§ Problem to work on:
Exclude images, then output the remaining data verbatim.

§ Dataset:
* * *

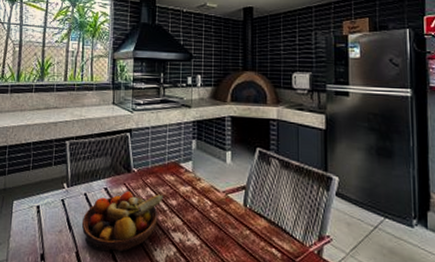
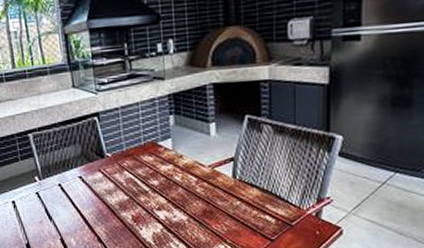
fruit bowl: present [81,190,164,252] -> none [60,176,144,236]

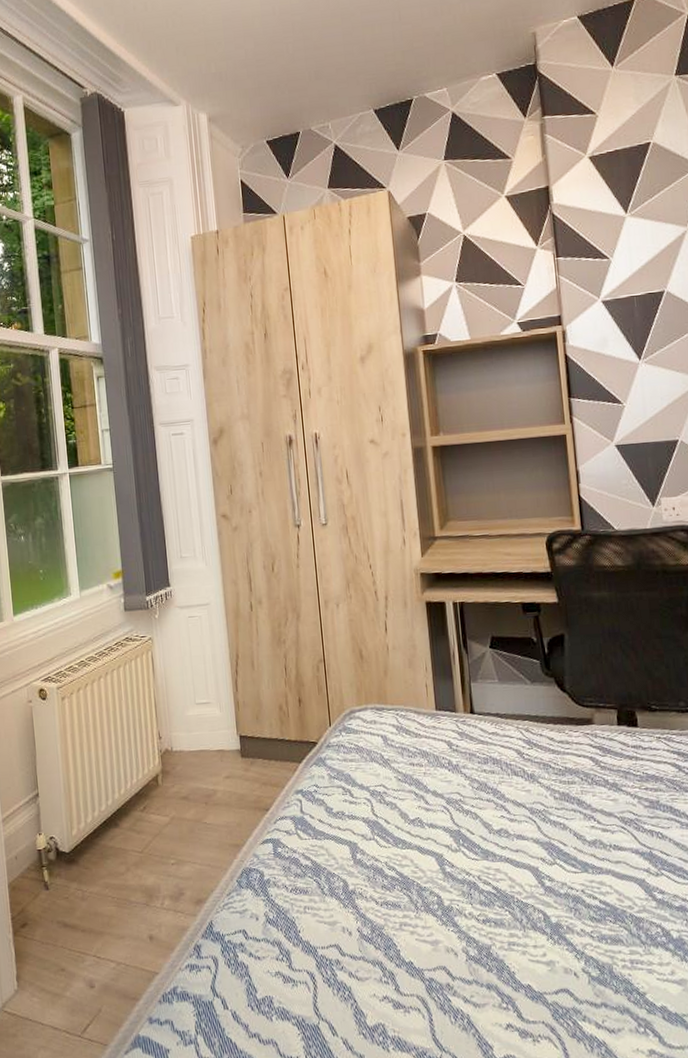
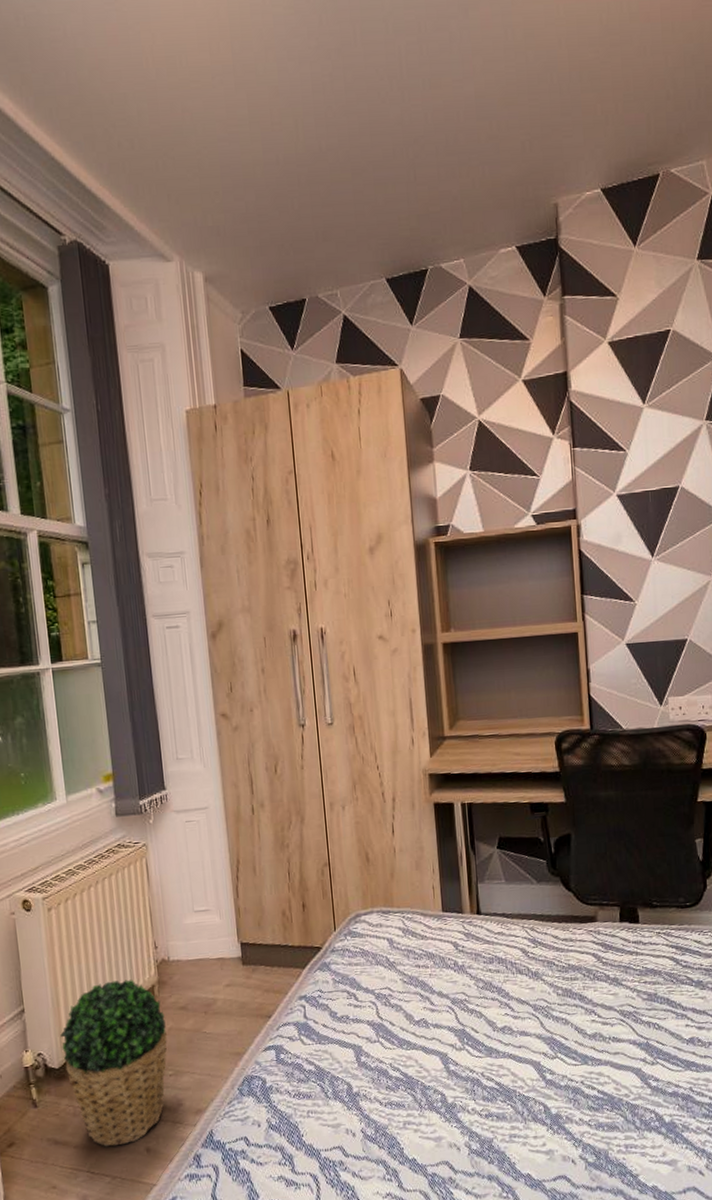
potted plant: none [71,768,170,933] -> present [60,979,168,1147]

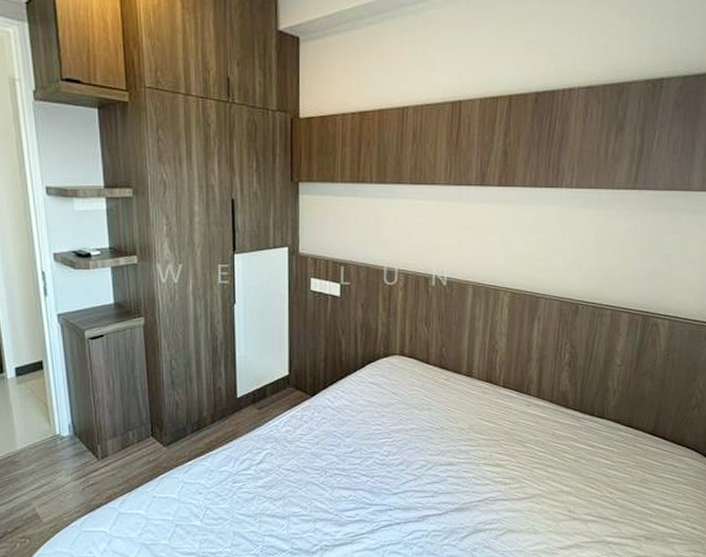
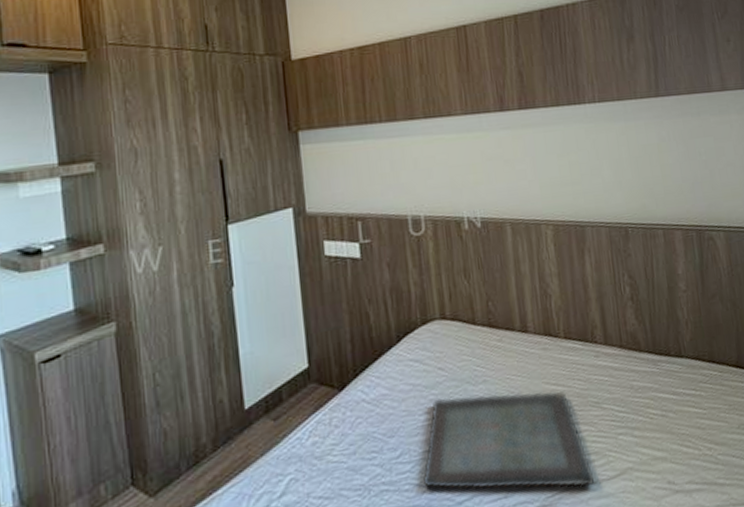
serving tray: none [368,416,508,502] -> present [422,390,595,490]

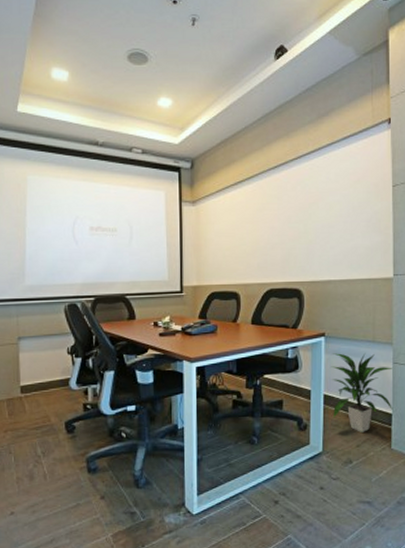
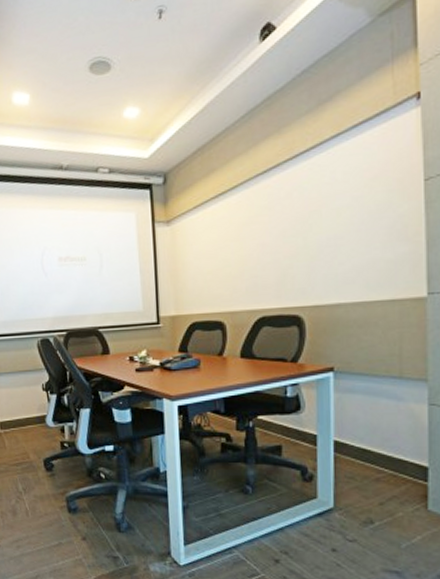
indoor plant: present [331,353,392,432] -> none [342,391,429,488]

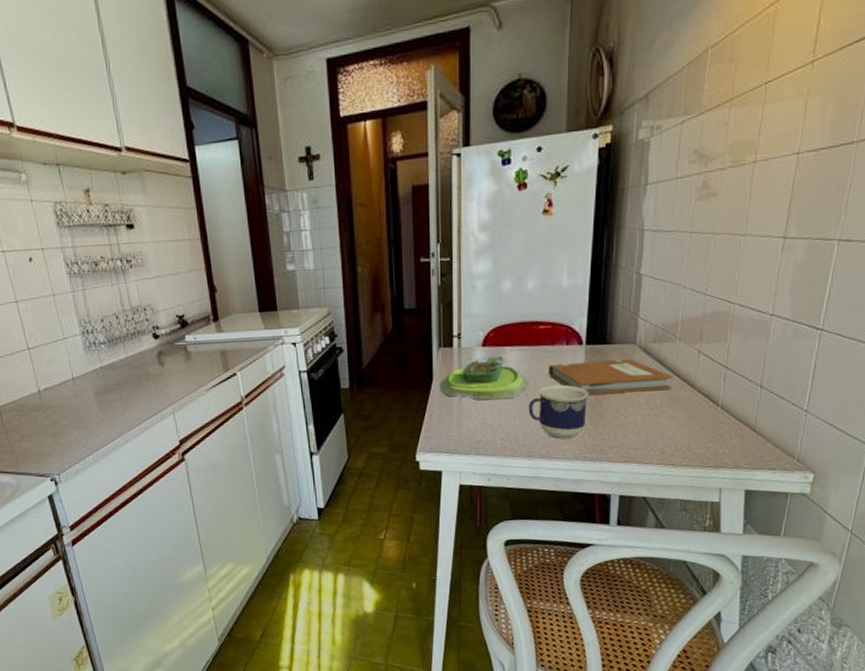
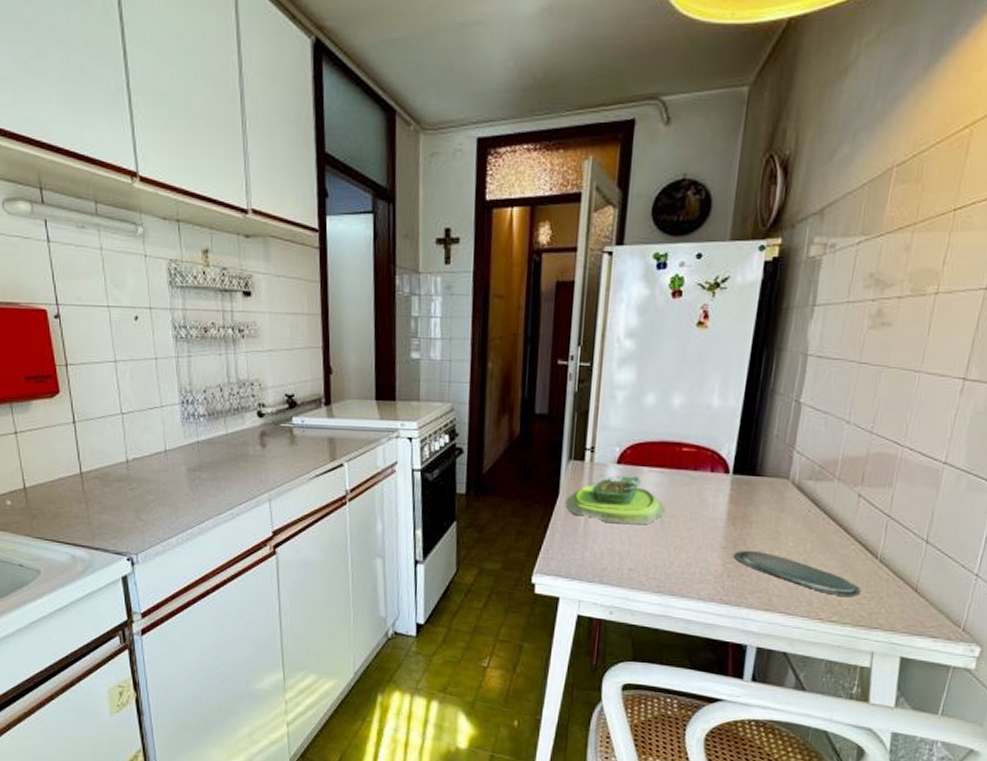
cup: present [528,384,589,439] -> none [662,514,732,577]
notebook: present [549,359,674,395] -> none [688,491,829,535]
oval tray: none [592,411,707,442] -> present [733,550,861,596]

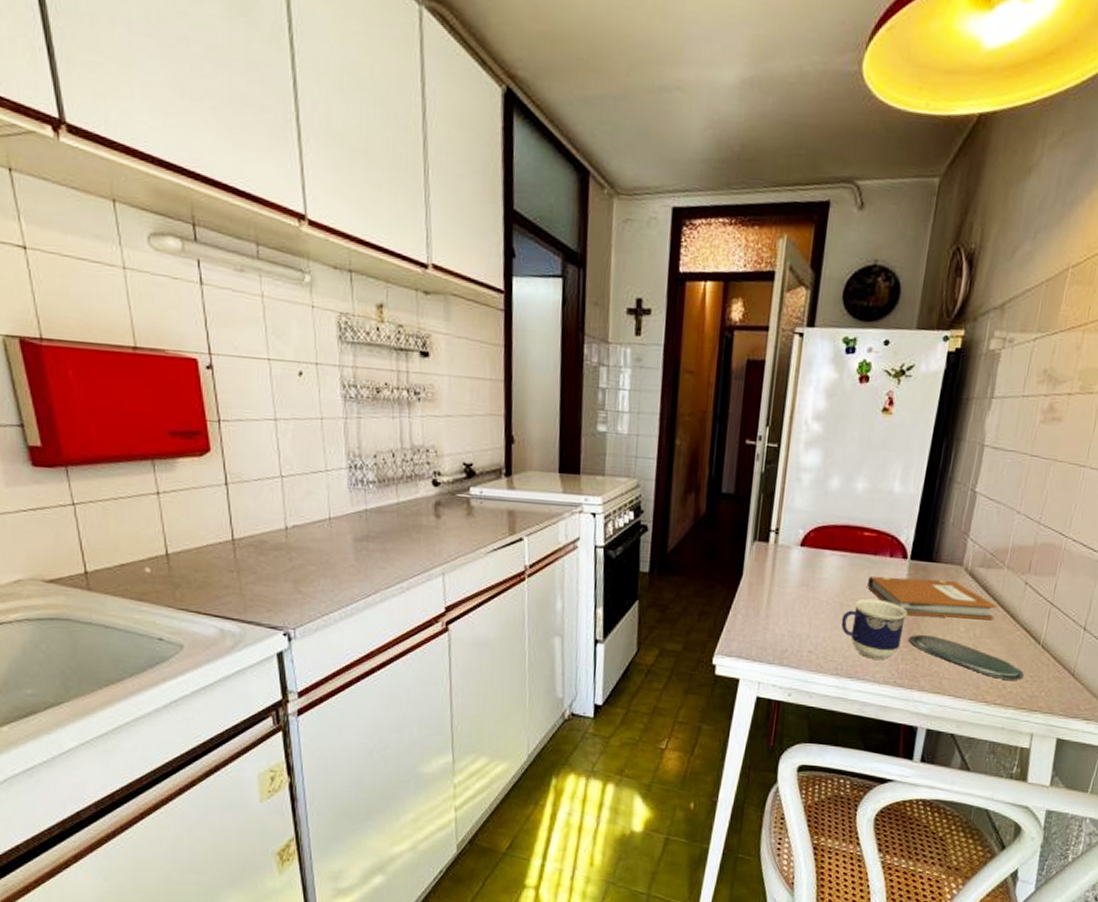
plant pot: present [566,475,666,525] -> none [749,556,846,608]
cup: none [662,514,732,577] -> present [841,598,907,660]
notebook: none [688,491,829,535] -> present [867,576,997,621]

* * *

§ Answer area:
fruit bowl: present [81,190,164,252] -> none [60,176,144,236]

potted plant: none [71,768,170,933] -> present [60,979,168,1147]

serving tray: none [368,416,508,502] -> present [422,390,595,490]

indoor plant: present [331,353,392,432] -> none [342,391,429,488]

cup: present [528,384,589,439] -> none [662,514,732,577]
notebook: present [549,359,674,395] -> none [688,491,829,535]
oval tray: none [592,411,707,442] -> present [733,550,861,596]

plant pot: present [566,475,666,525] -> none [749,556,846,608]
cup: none [662,514,732,577] -> present [841,598,907,660]
notebook: none [688,491,829,535] -> present [867,576,997,621]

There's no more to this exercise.